**SEGMENTO DO DOCUMENTO:**
###
Deependra Singh, especialista da Agência Internacional de Investigação do Cancro (IARC)/OMS, afirma que “a vacinação contra o HPV e as tecnologias de rastreio significam que o cancro do colo do útero é agora largamente evitável. O nosso estudo considera encorajadoras as reduções em alguns países mais ricos na sequência da implementação bem-sucedida de programas de vacinação e rastreio do HPV, como na Suécia, Austrália e Reino Unido, mas globalmente o fardo continua a ser elevado”.
E acrescenta: “em todo o mundo, as mulheres deveriam estar livres do risco de cancro evitável e com o desenvolvimento de vacinas e rastreios eficazes ao longo dos últimos 20 anos, temos as ferramentas para tornar isto uma realidade”.
Taxas de mortalidade por cancro do colo do útero ainda altas
O estudo utilizou a base de dados GLOBOCAN 2020, do IARC, para estimar o peso da incidência do cancro do colo do útero e as taxas de mortalidade em 185 países. Além disso, analisou a relação entre os casos de cancro do colo do útero e as mortes em relação aos níveis nacionais de desenvolvimento socioeconómico. Finalmente, foram ainda avaliados os dados de 1988 a 2017 para identificar tendências de aumento e diminuição.
Em 2020, as taxas de casos de cancro do colo do útero foram de 13 por 100.000 mulheres por ano e houve sete mortes por 100.000 mulheres por ano. Em 172 dos 185 países, as taxas de incidência continuaram a exceder os quatro casos por cada 100.000 mulheres por ano, o limiar de eliminação estabelecido pela OMS.
As taxas variavam significativamente entre países, com uma diferença que pode chegar às 40 vezes mais nos casos e 50 vezes mais nas mortes: de dois casos no Iraque a 84 casos na Suazilândia, em África, por 100.000 mulheres por ano.
Já as taxas de mortalidade variaram de uma morte na Suíça a 56 mortes na Suazilândia por 100.000 mulheres por ano.
Encontrou-se uma desigualdade socioeconómica substancial no cancro do colo do útero a nível mundial, com taxas de mortalidade mais elevadas observadas em países com menor desenvolvimento socioeconómico.
###
**REGISTOS DO CONJUNTO:**

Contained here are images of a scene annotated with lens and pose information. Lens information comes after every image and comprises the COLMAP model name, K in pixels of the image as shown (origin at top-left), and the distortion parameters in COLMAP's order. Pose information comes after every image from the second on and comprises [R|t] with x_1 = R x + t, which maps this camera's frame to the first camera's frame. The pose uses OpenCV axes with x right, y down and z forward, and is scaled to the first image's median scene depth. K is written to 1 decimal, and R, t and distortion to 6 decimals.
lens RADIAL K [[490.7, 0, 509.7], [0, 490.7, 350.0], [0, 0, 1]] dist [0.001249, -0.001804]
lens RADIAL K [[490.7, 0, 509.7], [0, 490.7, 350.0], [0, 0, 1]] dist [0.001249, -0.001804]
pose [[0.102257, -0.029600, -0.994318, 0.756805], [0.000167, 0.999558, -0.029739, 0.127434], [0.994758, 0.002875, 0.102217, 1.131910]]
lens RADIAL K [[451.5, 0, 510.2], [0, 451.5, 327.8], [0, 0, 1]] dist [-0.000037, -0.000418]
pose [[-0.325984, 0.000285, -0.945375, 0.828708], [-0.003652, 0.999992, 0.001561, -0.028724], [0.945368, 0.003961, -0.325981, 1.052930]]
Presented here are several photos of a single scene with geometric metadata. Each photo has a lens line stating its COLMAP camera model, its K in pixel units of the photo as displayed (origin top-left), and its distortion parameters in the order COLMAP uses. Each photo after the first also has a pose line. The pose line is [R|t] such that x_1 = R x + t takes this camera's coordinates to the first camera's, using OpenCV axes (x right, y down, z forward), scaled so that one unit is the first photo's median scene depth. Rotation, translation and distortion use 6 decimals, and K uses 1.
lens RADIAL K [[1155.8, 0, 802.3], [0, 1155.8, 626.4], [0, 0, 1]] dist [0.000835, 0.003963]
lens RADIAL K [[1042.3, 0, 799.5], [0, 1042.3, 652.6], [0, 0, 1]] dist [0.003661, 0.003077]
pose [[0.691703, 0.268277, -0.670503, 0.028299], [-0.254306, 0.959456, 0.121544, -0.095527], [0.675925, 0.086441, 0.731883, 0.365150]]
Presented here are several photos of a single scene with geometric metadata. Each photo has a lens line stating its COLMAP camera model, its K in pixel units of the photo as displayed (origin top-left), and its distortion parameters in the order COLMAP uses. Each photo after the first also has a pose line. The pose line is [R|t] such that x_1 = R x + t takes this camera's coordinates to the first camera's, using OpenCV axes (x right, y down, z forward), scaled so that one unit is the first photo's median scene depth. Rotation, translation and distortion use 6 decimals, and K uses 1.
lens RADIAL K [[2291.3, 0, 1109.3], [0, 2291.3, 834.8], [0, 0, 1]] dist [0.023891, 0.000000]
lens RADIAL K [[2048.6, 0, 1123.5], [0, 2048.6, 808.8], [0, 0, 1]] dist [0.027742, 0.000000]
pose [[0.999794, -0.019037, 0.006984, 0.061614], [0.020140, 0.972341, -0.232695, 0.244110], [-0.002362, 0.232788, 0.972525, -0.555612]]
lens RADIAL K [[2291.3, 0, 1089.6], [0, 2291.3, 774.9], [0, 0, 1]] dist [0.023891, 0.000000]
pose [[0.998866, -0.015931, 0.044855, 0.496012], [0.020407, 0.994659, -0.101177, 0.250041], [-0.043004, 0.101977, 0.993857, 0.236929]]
###
**INSTRUÇÃO 1:** No texto sobre o cancro do colo do útero, que base de dados foi usada no estudo para estimar a incidência e as taxas de mortalidade?
**INSTRUÇÃO 2:** Copie do texto sobre o cancro do colo do útero o trecho que começa em "Em 2020, as" e termina em "estabelecido pela OMS.".
Os itens provêm de uma fonte diferente da do texto.

**RESPOSTA ESCRITA 1:** A base de dados GLOBOCAN 2020, do IARC.

**RESPOSTA ESCRITA 2:**
Em 2020, as taxas de casos de cancro do colo do útero foram de 13 por 100.000 mulheres por ano e houve sete mortes por 100.000 mulheres por ano. Em 172 dos 185 países, as taxas de incidência continuaram a exceder os quatro casos por cada 100.000 mulheres por ano, o limiar de eliminação estabelecido pela OMS.